--- Ziel der Übung ---
Schreib bitte einen Abschnitt aus dem Text über Julian Nagelsmann wörtlich ab. Beginne bei den Worten „Stören tut ihn“ und hör nach „zum FC Barcelona.“ auf.

--- Text zum Lesen ---
↓

Was haben London, Freiburg und Giesing gemeinsam?
Warum Nagelsmann häufig aneckt
Aus allen Orten drangen in den vergangenen Wochen und Monaten Worte der Entrüstung nach außen in Richtung des FC Bayern. Genauer gesagt: an die Adresse von Julian Nagelsmann.
Der 35-Jährige, der gerade erst seine erste Saison als Trainer des deutschen Rekordmeisters hinter sich hat, hat sich in dieser Zeit schon bemerkenswert viele Rüffel eingefangen.
Stören tut ihn das aber offensichtlich nicht. Denn auch in dieser Sommerpause hat sich Nagelsmann schon wieder so weit aus dem Fenster gelehnt, dass er nun selbst von seinem Chef zurückgepfiffen werden musste.
Auslöser waren Nagelsmanns ehrliche, aber eben nicht sehr diplomatische Worte zum Wechsel von Stürmerstar Robert Lewandowski zum FC Barcelona.

↑

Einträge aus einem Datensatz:

↓

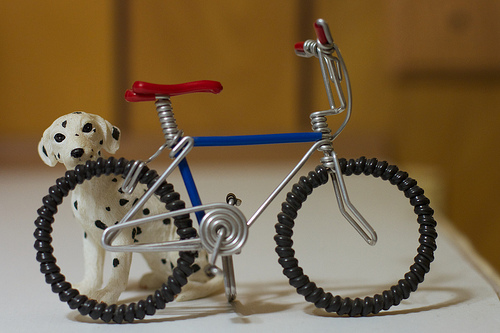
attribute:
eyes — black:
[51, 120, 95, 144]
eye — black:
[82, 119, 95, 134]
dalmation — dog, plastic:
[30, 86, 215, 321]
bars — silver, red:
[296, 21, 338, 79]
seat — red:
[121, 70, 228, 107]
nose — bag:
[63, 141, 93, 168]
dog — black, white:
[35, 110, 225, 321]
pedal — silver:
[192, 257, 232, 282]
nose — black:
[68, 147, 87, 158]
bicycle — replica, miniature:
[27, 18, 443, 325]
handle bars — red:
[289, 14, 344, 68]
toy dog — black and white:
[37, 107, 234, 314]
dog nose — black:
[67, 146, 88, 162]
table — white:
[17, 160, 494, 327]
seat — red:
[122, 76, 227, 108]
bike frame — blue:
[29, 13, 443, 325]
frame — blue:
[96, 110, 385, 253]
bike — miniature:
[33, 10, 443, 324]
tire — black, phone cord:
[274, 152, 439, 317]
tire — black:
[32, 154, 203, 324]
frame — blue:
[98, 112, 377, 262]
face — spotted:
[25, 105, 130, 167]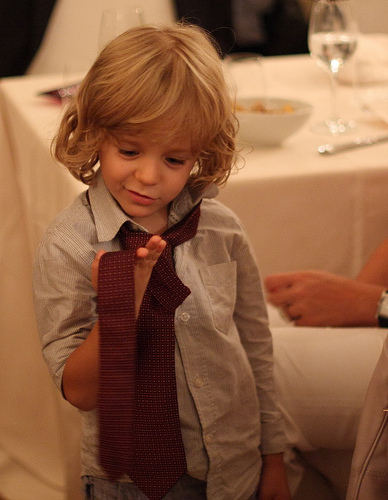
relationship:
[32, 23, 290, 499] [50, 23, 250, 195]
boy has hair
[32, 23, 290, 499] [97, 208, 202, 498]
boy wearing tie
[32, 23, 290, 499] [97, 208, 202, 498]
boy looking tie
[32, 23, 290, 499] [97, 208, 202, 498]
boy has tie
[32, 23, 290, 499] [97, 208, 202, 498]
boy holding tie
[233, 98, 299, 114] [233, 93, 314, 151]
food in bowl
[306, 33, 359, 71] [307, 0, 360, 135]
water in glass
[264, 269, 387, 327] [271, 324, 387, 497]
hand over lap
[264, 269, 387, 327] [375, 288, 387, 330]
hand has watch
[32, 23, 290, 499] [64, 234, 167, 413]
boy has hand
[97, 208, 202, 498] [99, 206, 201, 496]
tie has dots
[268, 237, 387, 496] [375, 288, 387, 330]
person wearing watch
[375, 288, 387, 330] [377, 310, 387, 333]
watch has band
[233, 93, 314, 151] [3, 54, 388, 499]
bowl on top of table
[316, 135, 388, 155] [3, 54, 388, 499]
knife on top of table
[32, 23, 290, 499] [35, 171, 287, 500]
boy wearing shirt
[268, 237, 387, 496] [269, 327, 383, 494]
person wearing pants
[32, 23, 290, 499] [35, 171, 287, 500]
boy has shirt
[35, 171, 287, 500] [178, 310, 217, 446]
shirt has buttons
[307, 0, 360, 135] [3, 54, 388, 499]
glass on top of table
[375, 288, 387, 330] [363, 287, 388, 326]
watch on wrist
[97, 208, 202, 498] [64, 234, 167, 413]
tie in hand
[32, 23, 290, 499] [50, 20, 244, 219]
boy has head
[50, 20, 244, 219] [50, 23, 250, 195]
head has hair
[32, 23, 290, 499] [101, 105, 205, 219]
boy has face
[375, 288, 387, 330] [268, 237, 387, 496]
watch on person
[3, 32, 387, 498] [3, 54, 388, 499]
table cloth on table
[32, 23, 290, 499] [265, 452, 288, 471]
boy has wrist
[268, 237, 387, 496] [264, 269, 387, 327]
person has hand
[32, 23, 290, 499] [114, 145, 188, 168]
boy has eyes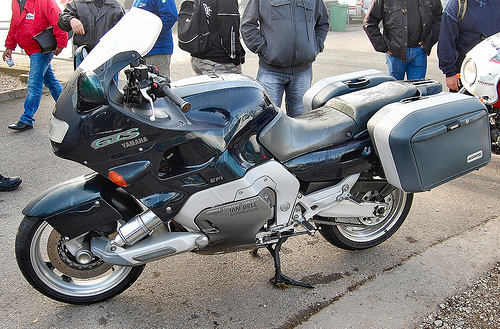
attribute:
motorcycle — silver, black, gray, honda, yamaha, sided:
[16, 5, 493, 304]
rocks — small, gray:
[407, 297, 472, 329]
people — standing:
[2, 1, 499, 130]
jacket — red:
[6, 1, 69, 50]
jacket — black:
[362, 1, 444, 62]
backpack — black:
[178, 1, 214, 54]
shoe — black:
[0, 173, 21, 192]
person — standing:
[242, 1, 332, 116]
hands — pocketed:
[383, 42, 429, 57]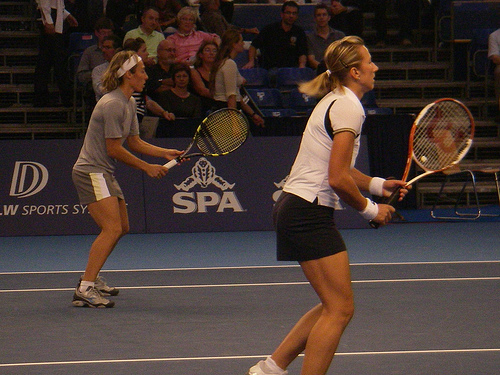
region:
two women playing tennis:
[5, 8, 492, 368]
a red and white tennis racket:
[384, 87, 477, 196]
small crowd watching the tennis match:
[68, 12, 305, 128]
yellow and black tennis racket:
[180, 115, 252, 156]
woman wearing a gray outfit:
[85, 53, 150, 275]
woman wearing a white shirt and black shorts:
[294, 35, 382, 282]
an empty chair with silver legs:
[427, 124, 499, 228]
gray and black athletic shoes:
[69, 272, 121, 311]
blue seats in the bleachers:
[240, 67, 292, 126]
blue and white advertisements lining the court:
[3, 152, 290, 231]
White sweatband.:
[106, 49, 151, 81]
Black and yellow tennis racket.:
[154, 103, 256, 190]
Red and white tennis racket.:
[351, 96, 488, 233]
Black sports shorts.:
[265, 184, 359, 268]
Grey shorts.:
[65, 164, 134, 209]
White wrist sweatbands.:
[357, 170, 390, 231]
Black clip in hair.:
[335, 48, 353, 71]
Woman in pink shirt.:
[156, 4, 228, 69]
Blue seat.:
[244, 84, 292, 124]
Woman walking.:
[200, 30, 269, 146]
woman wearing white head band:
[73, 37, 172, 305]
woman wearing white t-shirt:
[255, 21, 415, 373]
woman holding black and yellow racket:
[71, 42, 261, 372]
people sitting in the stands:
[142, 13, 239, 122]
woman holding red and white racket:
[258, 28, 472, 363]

↑

--- Ergebnis ---
Stören tut ihn das aber offensichtlich nicht. Denn auch in dieser Sommerpause hat sich Nagelsmann schon wieder so weit aus dem Fenster gelehnt, dass er nun selbst von seinem Chef zurückgepfiffen werden musste.
Auslöser waren Nagelsmanns ehrliche, aber eben nicht sehr diplomatische Worte zum Wechsel von Stürmerstar Robert Lewandowski zum FC Barcelona.